**Activity:** When you copy the material below, keep every line exact and leave each picture out.

**Collected data:**
▬▬▬▬▬▬▬▬▬▬
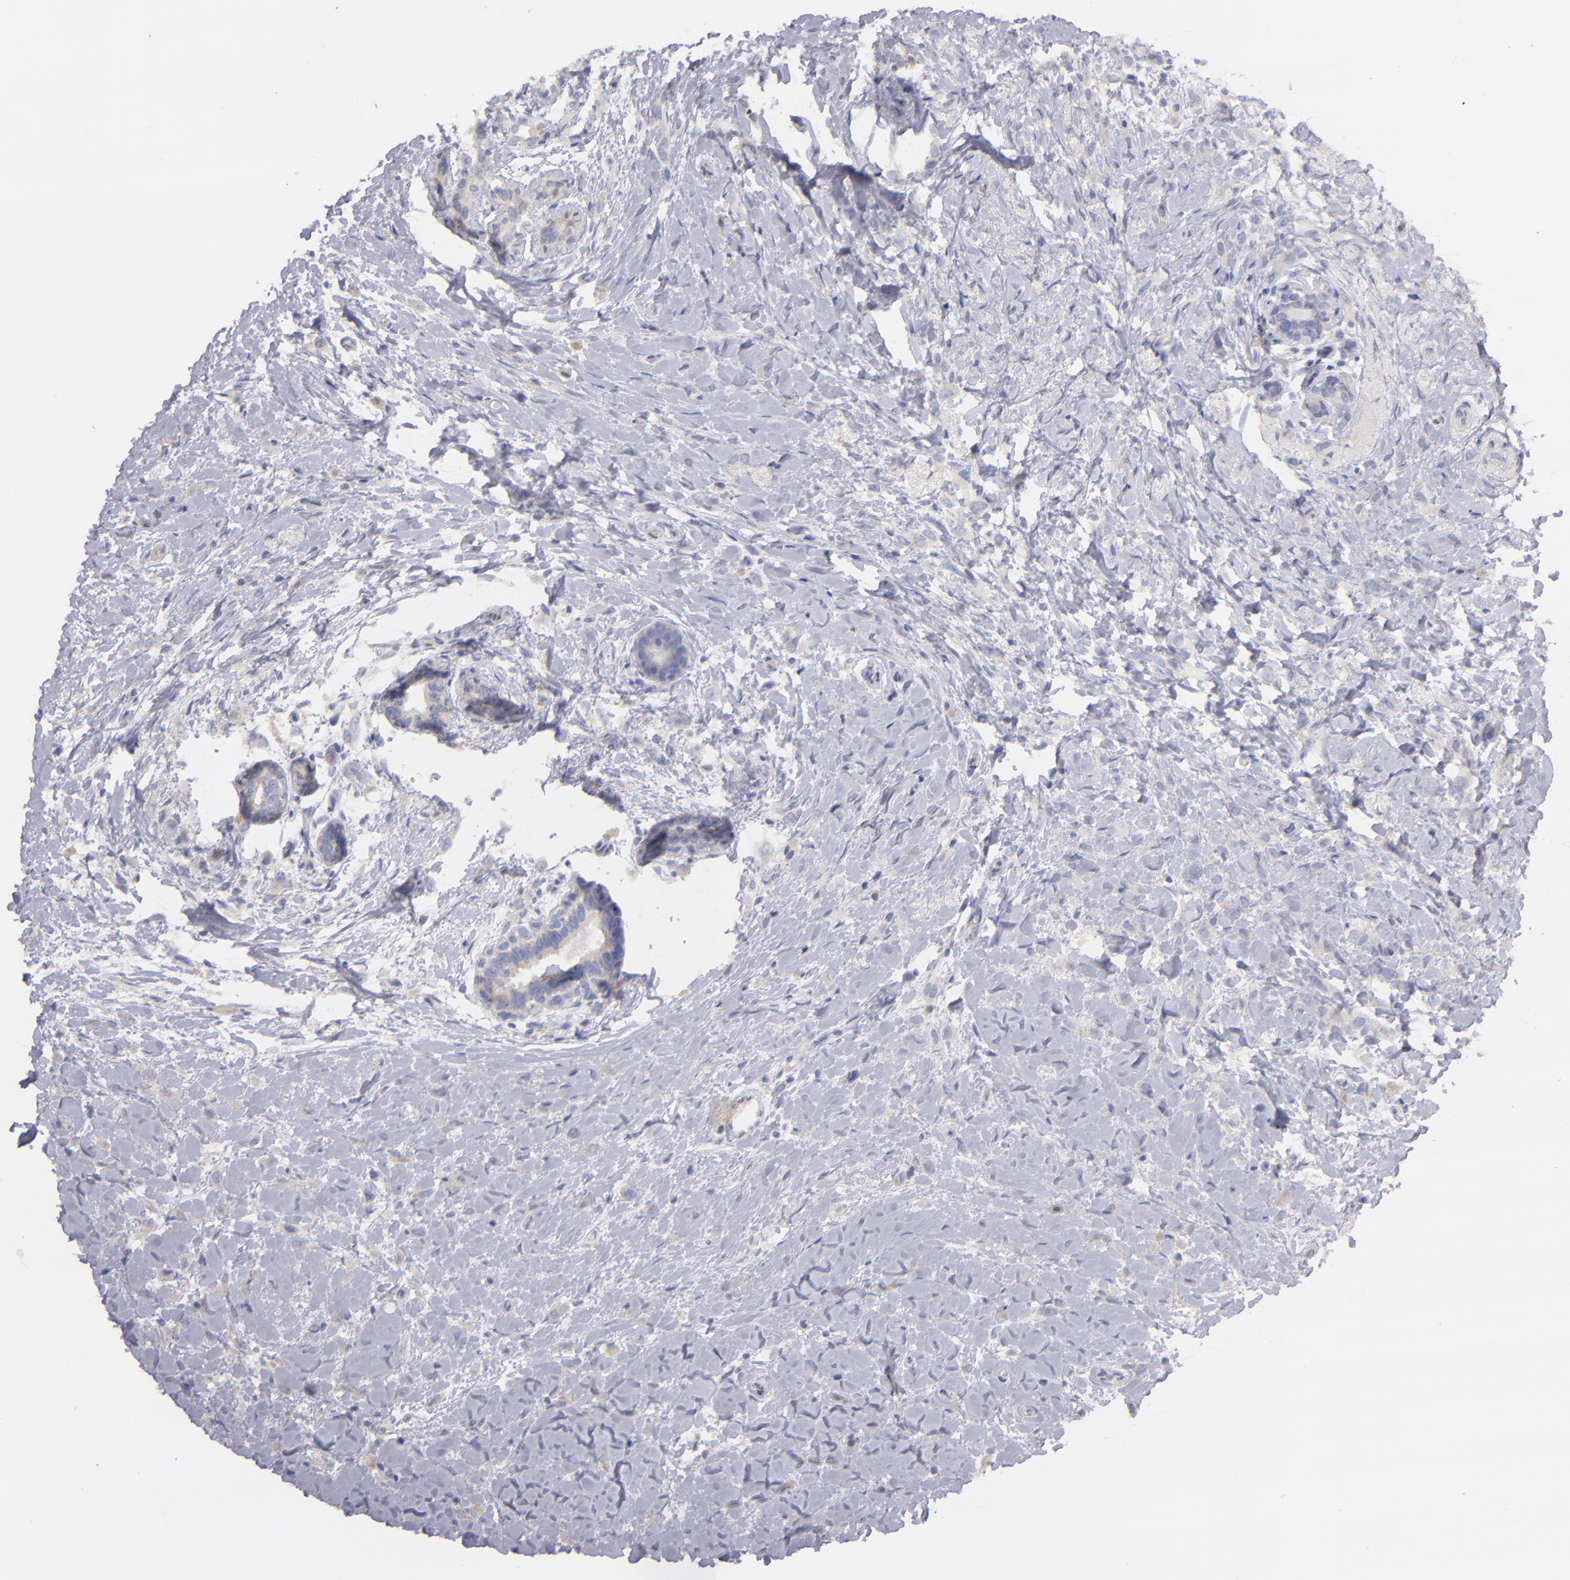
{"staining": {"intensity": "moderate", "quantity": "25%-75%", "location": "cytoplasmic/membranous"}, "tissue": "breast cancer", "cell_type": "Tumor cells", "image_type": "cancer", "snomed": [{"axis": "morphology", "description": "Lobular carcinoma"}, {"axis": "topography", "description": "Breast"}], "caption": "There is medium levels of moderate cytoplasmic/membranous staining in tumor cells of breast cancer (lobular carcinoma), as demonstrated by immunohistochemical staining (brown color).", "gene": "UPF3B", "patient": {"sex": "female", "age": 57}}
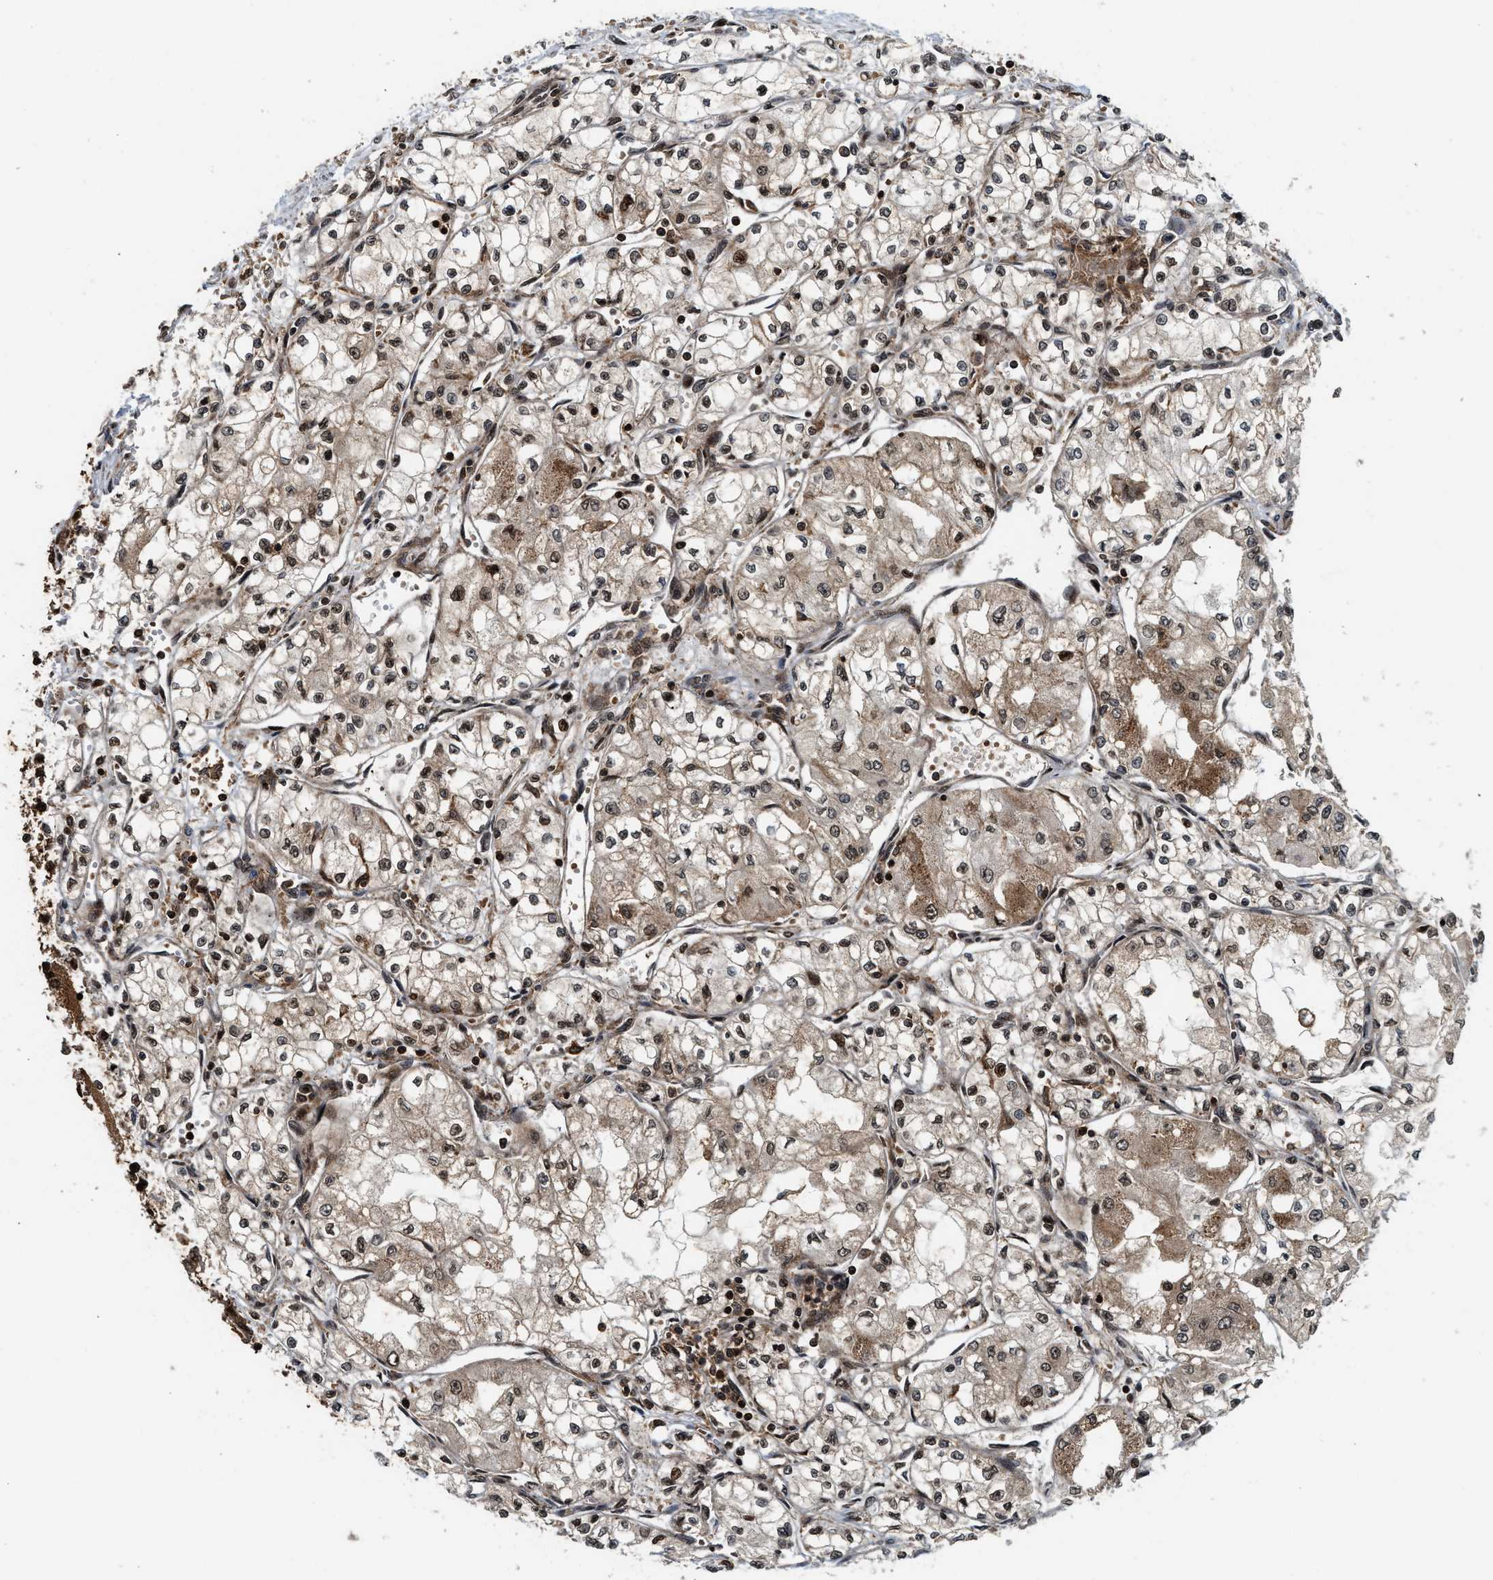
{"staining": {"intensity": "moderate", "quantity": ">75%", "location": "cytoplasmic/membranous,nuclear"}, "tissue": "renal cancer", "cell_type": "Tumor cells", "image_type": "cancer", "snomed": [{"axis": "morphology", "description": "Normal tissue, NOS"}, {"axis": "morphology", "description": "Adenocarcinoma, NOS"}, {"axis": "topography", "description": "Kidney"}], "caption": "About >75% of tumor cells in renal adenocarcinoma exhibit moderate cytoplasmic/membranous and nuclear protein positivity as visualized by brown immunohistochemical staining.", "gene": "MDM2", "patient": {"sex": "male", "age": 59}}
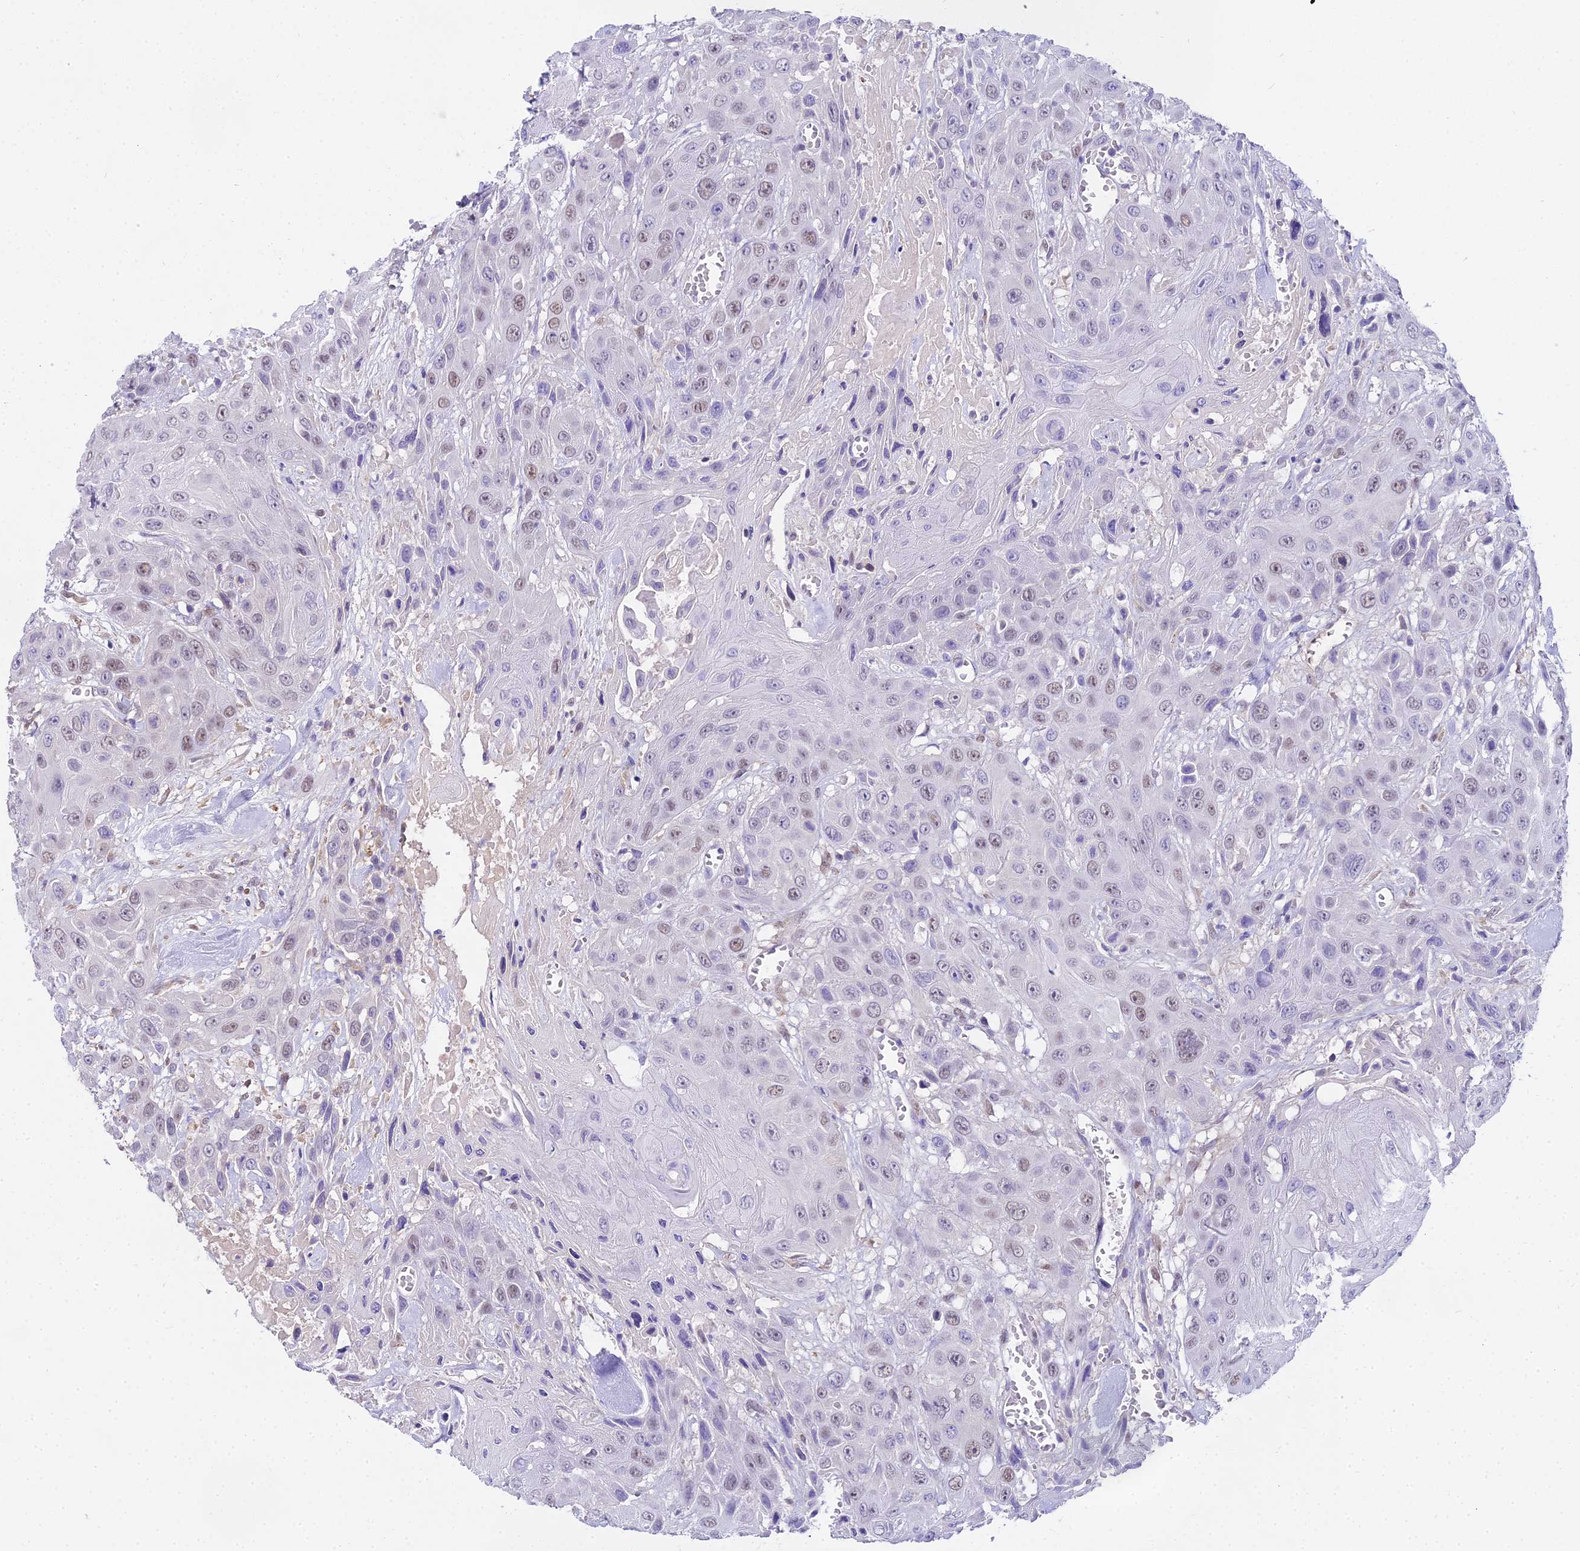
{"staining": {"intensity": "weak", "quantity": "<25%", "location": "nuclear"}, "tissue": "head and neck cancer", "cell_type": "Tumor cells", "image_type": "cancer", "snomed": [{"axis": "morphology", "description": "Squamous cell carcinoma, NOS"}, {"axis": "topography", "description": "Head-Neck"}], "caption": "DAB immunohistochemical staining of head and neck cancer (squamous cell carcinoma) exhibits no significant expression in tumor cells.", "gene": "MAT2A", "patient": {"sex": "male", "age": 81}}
▬▬▬▬▬▬▬▬▬▬
**Problem solution:**
{"staining": {"intensity": "moderate", "quantity": "25%-75%", "location": "cytoplasmic/membranous"}, "tissue": "breast cancer", "cell_type": "Tumor cells", "image_type": "cancer", "snomed": [{"axis": "morphology", "description": "Lobular carcinoma"}, {"axis": "topography", "description": "Breast"}], "caption": "There is medium levels of moderate cytoplasmic/membranous staining in tumor cells of breast cancer (lobular carcinoma), as demonstrated by immunohistochemical staining (brown color).", "gene": "UPF3B", "patient": {"sex": "female", "age": 57}}
{"staining": {"intensity": "moderate", "quantity": ">75%", "location": "cytoplasmic/membranous,nuclear"}, "tissue": "renal cancer", "cell_type": "Tumor cells", "image_type": "cancer", "snomed": [{"axis": "morphology", "description": "Normal tissue, NOS"}, {"axis": "morphology", "description": "Adenocarcinoma, NOS"}, {"axis": "topography", "description": "Kidney"}], "caption": "About >75% of tumor cells in renal adenocarcinoma exhibit moderate cytoplasmic/membranous and nuclear protein positivity as visualized by brown immunohistochemical staining.", "gene": "MDM2", "patient": {"sex": "male", "age": 59}}
{"staining": {"intensity": "weak", "quantity": "<25%", "location": "nuclear"}, "tissue": "head and neck cancer", "cell_type": "Tumor cells", "image_type": "cancer", "snomed": [{"axis": "morphology", "description": "Squamous cell carcinoma, NOS"}, {"axis": "topography", "description": "Head-Neck"}], "caption": "DAB immunohistochemical staining of head and neck cancer (squamous cell carcinoma) exhibits no significant expression in tumor cells.", "gene": "MAT2A", "patient": {"sex": "male", "age": 81}}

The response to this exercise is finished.